"Garbage In, Garbage Out" Is a Lame Excuse
If we start with bad inputs, we’ll end up with bad outputs. Consider these scenarios:
You get the point.
When people use the phrase "garbage in, garbage out" in the context of data, it often sparks a negative, even fatalistic reaction. It’s treated as the final word on the matter - a full stop in the discussion. It’s a shrug, or a resignation. C’est la vie. Shhit happens.
But that’s a lame excuse. Don’t fall into that trap. I want to challenge you to think differently. “Garbage in, garbage out” shouldn’t be the punchline at the end of the conversation - it should signal the beginning.
The Origins
The first published uses of the phrase “garbage in, garbage out” were observed in the 1950s. It entered the Oxford English Dictionary as an acronym, GIGO, in 1993. It has its roots in early computing, when developers realized that flawed inputs led to flawed outputs, regardless of the sophistication of the computations. As computers were used to solve complex mathematical problems, the importance of accurate data became evident - leading to GIGO being a cautionary tale for all those who work with data.?
We used the phrase in the past, we use it now, and it will keep its place in our vocabulary for years to come. As we move into an era of AI, GIGO is more relevant than ever. Business leaders are sensitive to the fact that data inconsistencies can cause major errors in AI-driven processes. As data teams’ roles are expanding to cover both data and AI, I suspect that the “garbage in, garbage out” refrain will become more frequent and acute. Buckle up.

-.-.-

[Objectives]
[A] Answer these from the GIGO article, one line each, marked as below:
(i) When were the first published uses of the phrase observed?
(ii) What does the author say "garbage in, garbage out" should signal rather than being the punchline?
(iii) What can data inconsistencies cause in AI-driven processes?
[B] Please copy out the passage of the GIGO article between "The Origins" and "work with data.?", inclusive.

[Given material]

-.-.-

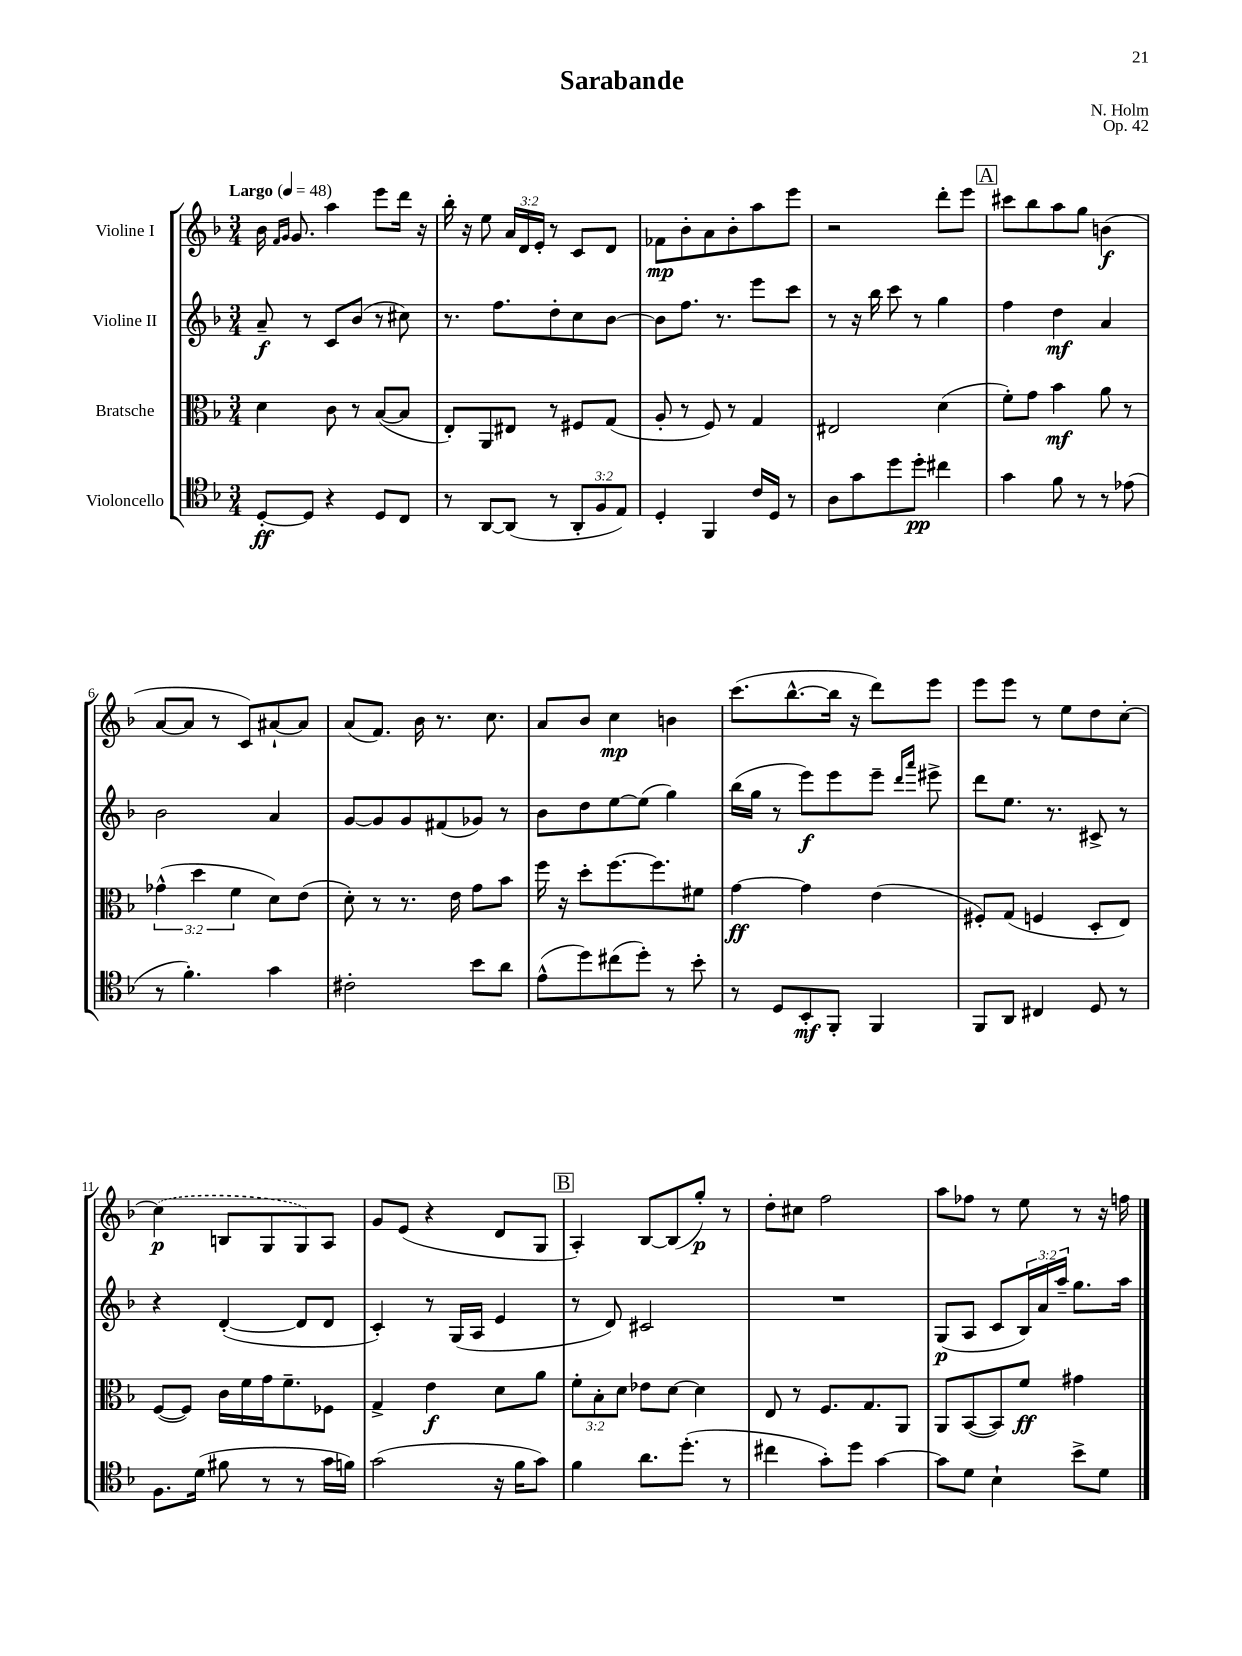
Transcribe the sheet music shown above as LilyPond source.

-.-.-

[Solutions to the tasks]
[A]
(i) In the 1950s.
(ii) The beginning of the conversation.
(iii) Major errors.

[B]
The Origins
The first published uses of the phrase “garbage in, garbage out” were observed in the 1950s. It entered the Oxford English Dictionary as an acronym, GIGO, in 1993. It has its roots in early computing, when developers realized that flawed inputs led to flawed outputs, regardless of the sophistication of the computations. As computers were used to solve complex mathematical problems, the importance of accurate data became evident - leading to GIGO being a cautionary tale for all those who work with data.?